Assignment
Set down exactly the lines from the first line of the records through the line that contains "a topological group.", and leave every picture out.

Excerpted data
┌────────

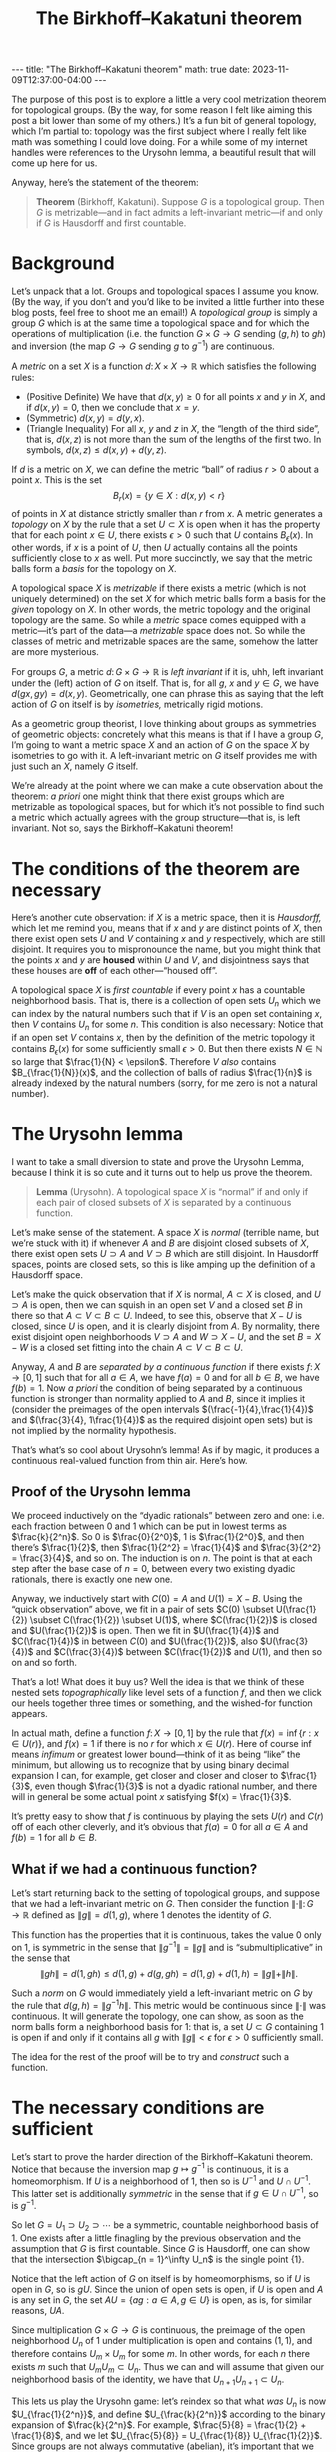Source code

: #+OPTIONS: toc:nil
#+BEGIN_EXPORT html
---
title: "The Birkhoff–Kakatuni theorem"
math: true
date: 2023-11-09T12:37:00-04:00
---
#+END_EXPORT
#+TITLE: The Birkhoff–Kakatuni theorem
#+LAYOUT: post
#+MATH: true

The purpose of this post is to explore a little a very cool
metrization theorem for topological groups.
(By the way, for some reason I felt like aiming this post
a bit lower than some of my others.)
It’s a fun bit of general topology,
which I’m partial to:
topology was the first subject
where I really felt like math was something I could love doing.
For a while some of my internet handles were references to the Urysohn lemma,
a beautiful result that will come up here for us.

#+TOC: headlines 2

Anyway, here’s the statement of the theorem:

#+BEGIN_QUOTE
*Theorem* (Birkhoff, Kakatuni). Suppose $G$ is a topological group.
Then $G$ is metrizable—and in fact admits a left-invariant metric—if and only if
$G$ is Hausdorff and first countable.
#+END_QUOTE


* Background
Let’s unpack that a lot.
Groups and topological spaces I assume you know.
(By the way, if you don’t
and you’d like to be invited a little further into these blog posts,
feel free to shoot me an email!)
A /topological group/ is simply a group $G$
which is at the same time a topological space
and for which the operations of multiplication
(i.e. the function $G \times G \to G$ sending $(g,h)$ to $gh$)
and inversion
(the map $G \to G$ sending $g$ to $g^{-1}$)
are continuous.

A /metric/ on a set $X$ is a function $d\colon X \times X \to \mathbb{R}$
which satisfies the following rules:
- (Positive Definite) We have that $d(x,y) \ge 0$ for all points $x$ and $y$ in $X$,
  and if $d(x,y) = 0$, then we conclude that $x = y$.
- (Symmetric) $d(x,y) = d(y,x)$.
- (Triangle Inequality) For all $x$, $y$ and $z$ in $X$,
  the “length of the third side”, that is, $d(x, z)$
  is not more than the sum of the lengths of the first two. In symbols,
  $d(x, z) \le d(x, y) + d(y, z)$.

If $d$ is a metric on $X$, we can define the metric “ball” of radius $r > 0$
about a point $x$. This is the set
\[
  B_r(x) = \{ y \in X : d(x,y) < r \}
\]
of points in $X$ at distance strictly smaller than $r$ from $x$.
A metric generates a /topology/ on $X$ by the rule that a set $U \subset X$
is open when it has the property that
for each point $x \in U$, there exists $\epsilon > 0$ such that
$U$ contains $B_\epsilon(x)$.
In other words, if $x$ is a point of $U$,
then $U$ actually contains all the points sufficiently close to $x$ as well.
Put more succinctly, we say that the metric balls form a /basis/
for the topology on $X$.

A topological space $X$ is /metrizable/ if there exists a metric
(which is not uniquely determined)
on the set $X$ for which metric balls form a basis for the /given/ topology on $X$.
In other words, the metric topology and the original topology are the same.
So while a /metric/ space comes equipped with a metric—it’s part of the data—a
/metrizable/ space does not.
So while the classes of metric and metrizable spaces are the same,
somehow the latter are more mysterious.

For groups $G$, a metric $d\colon G \times G \to \mathbb{R}$ is
/left invariant/ if it is, uhh, left invariant under the (left) action of $G$ on itself.
That is, for all $g$, $x$ and $y \in G$, we have
$d(gx, gy) = d(x, y)$.
Geometrically, one can phrase this as saying that
the left action of $G$ on itself is by /isometries,/
metrically rigid motions.

As a geometric group theorist, I love thinking about groups as
symmetries of geometric objects:
concretely what this means is that if I have a group $G$,
I’m going to want a metric space $X$ and an action of $G$
on the space $X$ by isometries to go with it.
A left-invariant metric on $G$ itself provides me with just such an $X$,
namely $G$ itself.

We’re already at the point where we can make a cute observation about the theorem:
/a priori/ one might think that there exist groups which are
metrizable as topological spaces,
but for which it’s not possible to find such a metric
which actually agrees with the group structure—that is, is left invariant.
Not so, says the Birkhoff–Kakatuni theorem!

* The conditions of the theorem are necessary

Here’s another cute observation:
if $X$ is a metric space, then it is /Hausdorff,/
which let me remind you, means that if $x$ and $y$ are distinct points of $X$,
then there exist open sets $U$ and $V$ containing $x$ and $y$ respectively,
which are still disjoint.
It requires you to mispronounce the name, but you might think that the points
$x$ and $y$ are **housed** within $U$ and $V$, and disjointness
says that these houses are **off** of each other—“housed off”.

A topological space $X$ is /first countable/ if every point $x$
has a countable neighborhood basis.
That is, there is a collection of open sets $U_n$ which we can index
by the natural numbers
such that if $V$ is an open set containing $x$,
then $V$ contains $U_n$ for some $n$.
This condition is also necessary:
Notice that if an open set $V$ contains $x$, then by the definition of the metric
topology it contains $B_\epsilon(x)$ for some sufficiently small $\epsilon > 0$.
But then there exists $N \in \mathbb{N}$ so large that $\frac{1}{N} < \epsilon$.
Therefore $V$ /also/ contains $B_{\frac{1}{N}}(x)$,
and the collection of balls of radius $\frac{1}{n}$
is already indexed by the natural numbers
(sorry, for me zero is not a natural number).

* The Urysohn lemma
I want to take a small diversion to state and prove the Urysohn Lemma,
because I think it is so cute and it turns out to help us prove the theorem.

#+BEGIN_QUOTE
**Lemma** (Urysohn).
A topological space $X$ is “normal” if and only if
each pair of closed subsets of $X$
is separated by a continuous function.
#+END_QUOTE

Let’s make sense of the statement.
A space $X$ is /normal/ (terrible name, but we’re stuck with it)
if whenever $A$ and $B$ are disjoint closed subsets of $X$,
there exist open sets $U \supset A$ and $V \supset B$
which are still disjoint.
In Hausdorff spaces, points are closed sets,
so this is like amping up the definition of a Hausdorff space.

Let’s make the quick observation that if $X$ is normal,
$A \subset X$ is closed,
and $U \supset A$ is open,
then we can squish in an open set $V$ and a closed set $B$ in there
so that $A \subset V \subset B \subset U$.
Indeed, to see this, observe that $X - U$ is closed,
since $U$ is open,
and it is clearly disjoint from $A$.
By normality, there exist disjoint open neighborhoods $V \supset A$
and $W \supset X - U$, and the set $B = X - W$ is a closed set
fitting into the chain $A \subset V \subset B \subset U$.

Anyway, $A$ and $B$ are /separated by a continuous function/
if there exists $f\colon X \to [0,1]$ such that
for all $a \in A$, we have $f(a) = 0$ and for all $b \in B$,
we have $f(b) = 1$.
Now /a priori/ the condition of being separated by a continuous function
is stronger than normality applied to $A$ and $B$,
since it implies it
(consider the preimages of the open intervals $(\frac{-1}{4},\frac{1}{4})$
and $(\frac{3}{4}, 1\frac{1}{4})$ as the required disjoint open sets)
but is not implied by the normality hypothesis.

That’s what’s so cool about Urysohn’s lemma!
As if by magic, it produces a continuous real-valued function from thin air.
Here’s how.

** Proof of the Urysohn lemma
We proceed inductively on the “dyadic rationals” between zero and one:
i.e. each fraction between 0 and 1 which can be put in lowest terms
as $\frac{k}{2^n}$. So $0$ is $\frac{0}{2^0}$, $1$ is $\frac{1}{2^0}$,
and then there’s $\frac{1}{2}$,
then $\frac{1}{2^2} = \frac{1}{4}$ and $\frac{3}{2^2} = \frac{3}{4}$,
and so on.
The induction is on $n$.
The point is that at each step after the base case of $n = 0$,
between every two existing dyadic rationals,
there is exactly one new one.

Anyway, we inductively start with $C(0) = A$
and $U(1) = X - B$.
Using the “quick observation” above,
we fit in a pair of sets
$C(0) \subset U(\frac{1}{2}) \subset C(\frac{1}{2}) \subset U(1)$,
where $C(\frac{1}{2})$ is closed and $U(\frac{1}{2})$ is open.
Then we fit in $U(\frac{1}{4})$ and $C(\frac{1}{4})$ in between
$C(0)$ and $U(\frac{1}{2})$,
also $U(\frac{3}{4})$ and $C(\frac{3}{4})$ between
$C(\frac{1}{2})$ and $U(1)$,
and then so on and so forth.

That’s a lot! What does it buy us?
Well the idea is that we think of these nested sets
/topographically/ like level sets of a function $f$,
and then we click our heels together three times or something,
and the wished-for function appears.

In actual math, define a function
$f\colon X \to [0, 1]$ by the rule that
$f(x) = \inf \{ r : x \in U(r) \}$,
and $f(x) = 1$ if there is no $r$ for which $x \in U(r)$.
Here of course $\inf$ means /infimum/
or greatest lower bound—think of it as being “like” the minimum,
but allowing us to recognize that
by using binary decimal expansion I can, for example,
get closer and closer and closer to $\frac{1}{3}$,
even though $\frac{1}{3}$ is not a dyadic rational number,
and there will in general be some actual point $x$
satisfying $f(x) = \frac{1}{3}$.

It’s pretty easy to show that $f$ is continuous by playing the sets
$U(r)$ and $C(r)$ off of each other cleverly,
and it’s obvious that $f(a) = 0$ for all $a \in A$
and $f(b) = 1$ for all $b \in B$.

** What if we had a continuous function?
Let’s start returning back to the setting of topological groups,
and suppose that we had a left-invariant metric on $G$.
Then consider the function $\|\cdot\|\colon G \to \mathbb{R}$
defined as $\|g\| = d(1, g)$, where $1$ denotes the identity of $G$.

This function has the properties that it is continuous,
takes the value $0$ only on $1$,
is symmetric in the sense that $\|g^{-1}\| = \|g\|$
and is “submultiplicative” in the sense that
\[
\|gh\| = d(1, gh) \le d(1, g) + d(g, gh) = d(1, g) + d(1, h) = \|g\| + \|h\|.
\]

Such a /norm/ on $G$ would immediately yield a left-invariant metric
on $G$ by the rule that $d(g, h) = \|g^{-1}h\|$.
This metric would be continuous since $\|\cdot\|$ was continuous.
It will generate the topology,
one can show,
as soon as the norm balls form a neighborhood basis for $1$:
that is, a set $U \subset G$ containing $1$ is open
if and only if it contains all $g$ with $\|g\| < \epsilon$
for $\epsilon > 0$ sufficiently small.

The idea for the rest of the proof will be to try and
/construct/ such a function.

* The necessary conditions are sufficient
Let’s start to prove the harder direction of the Birkhoff–Kakatuni theorem.
Notice that because the inversion map $g \mapsto g^{-1}$ is continuous,
it is a homeomorphism.
If $U$ is a neighborhood of $1$,
then so is $U^{-1}$
and $U \cap U^{-1}$.
This latter set is additionally /symmetric/
in the sense that if $g \in U \cap U^{-1}$, so is $g^{-1}$.

So let $G = U_1 \supset U_2 \supset \cdots$
be a symmetric, countable neighborhood basis of $1$.
One exists after a little finagling
by the previous observation and the assumption that $G$ is first countable.
Since $G$ is Hausdorff, one can show that the intersection
$\bigcap_{n = 1}^\infty U_n$ is the single point $\{1\}$.

Notice that the left action of $G$ on itself is by homeomorphisms,
so if $U$ is open in $G$, so is $gU$.
Since the union of open sets is open,
if $U$ is open and $A$ is any set in $G$,
the set $AU = \{ ag : a \in A, g \in U \}$
is open,
as is, for similar reasons, $UA$.

Since multiplication $G \times G \to G$ is continuous,
the preimage of the open neighborhood $U_n$ of $1$ under multiplication is open
and contains $(1,1)$,
and therefore contains $U_m \times U_m$ for some $m$.
In other words, for each $n$ there exists $m$ such that
$U_m U_m \subset U_n$.
Thus we can and will assume that given our neighborhood basis of the identity,
we have that $U_{n+1} U_{n+1} \subset U_n$.

This lets us play the Urysohn game: let’s reindex so that
what /was/ $U_n$ is now $U_{\frac{1}{2^n}}$,
and define $U_{\frac{k}{2^n}}$ according to the binary expansion of $\frac{k}{2^n}$.
For example, $\frac{5}{8} = \frac{1}{2} + \frac{1}{8}$,
and we let $U_{\frac{5}{8}} = U_{\frac{1}{8}} U_{\frac{1}{2}}$.
Since groups are not always commutative (abelian),
it’s important that we choose a convention for left versus right here,
so we’ll say that we put the biggest denominators on the left.
It’s pretty easy to show that as the dyadic rationals increase,
the corresponding subsets get larger,
using our hypothesis that
$U_{\frac{1}{2^{n+1}}} U_{\frac{1}{2^{n+1}}} \subset U_{\frac{1}{2^n}}$.

This lets us define a function
$f\colon G \to [0,1]$.
I’d like to try $f(g) = \inf\{ \frac{k}{2^n} : g \in U_{\frac{k}{2^n}}\}$
if this set is nonempty, and $f(g) = 1$ if not.
Interestingly, this function, while likely continuous (we’ll show that in a second),
is not /quite/ good enough to be a norm.
For one thing it’s no longer obviously symmetric,
and submultiplicativity is also not obvious to me.

Instead, apparently the standard trick is to consider the function
$F = 1 - f$.
It has a unique maximum, namely, $1$ at $1$,
the sets $F^{-1}(1 - \frac{1}{2^n})$ form a neighborhood basis of $1$,
and the following mysterious property:

- For every $\epsilon > 0$, there exists $U \ni 1$ open such that
  for all $x \in G$, we have $|F(gx) - F(x)| \le \epsilon$
  for all $g \in U$.

Despite me calling it mysterious, this property is not hard to prove:
just let $\frac{1}{2^n}$ be smaller than $\epsilon$ and take $U = U_{\frac{1}{2^n}}$.
Then $f(gx)$, one can show,
is at most equal to the binary expansion of $f(x)$ to the $n$th decimal place,
plus $\frac{1}{2^n}$.
In other words, the error between $F(gx)$ and $F(x)$ is at most $\frac{1}{2^n}$,
because their first $n-1$ binary digits agree.

Anyway, just (“just”) define
$d\colon G \times G \to \mathbb{R}$ by the rule that
$d(g, h) = \sup_{x \in G} | F(g^{-1}x) - F(h^{-1}x) |$.
(As usual $\sup$ means /supremum,/ or least upper bound.)
It’s getting close to my bedtime,
so I’ll let you verify that this gives a metric on $G$
(not too hard),
which is left invariant and generates the topology on $G$.
Pretty neat!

└────────

Solution
Source code

: #+OPTIONS: toc:nil
#+BEGIN_EXPORT html
---
title: "The Birkhoff–Kakatuni theorem"
math: true
date: 2023-11-09T12:37:00-04:00
---
#+END_EXPORT
#+TITLE: The Birkhoff–Kakatuni theorem
#+LAYOUT: post
#+MATH: true

The purpose of this post is to explore a little a very cool
metrization theorem for topological groups.
(By the way, for some reason I felt like aiming this post
a bit lower than some of my others.)
It’s a fun bit of general topology,
which I’m partial to:
topology was the first subject
where I really felt like math was something I could love doing.
For a while some of my internet handles were references to the Urysohn lemma,
a beautiful result that will come up here for us.

#+TOC: headlines 2

Anyway, here’s the statement of the theorem:

#+BEGIN_QUOTE
*Theorem* (Birkhoff, Kakatuni). Suppose $G$ is a topological group.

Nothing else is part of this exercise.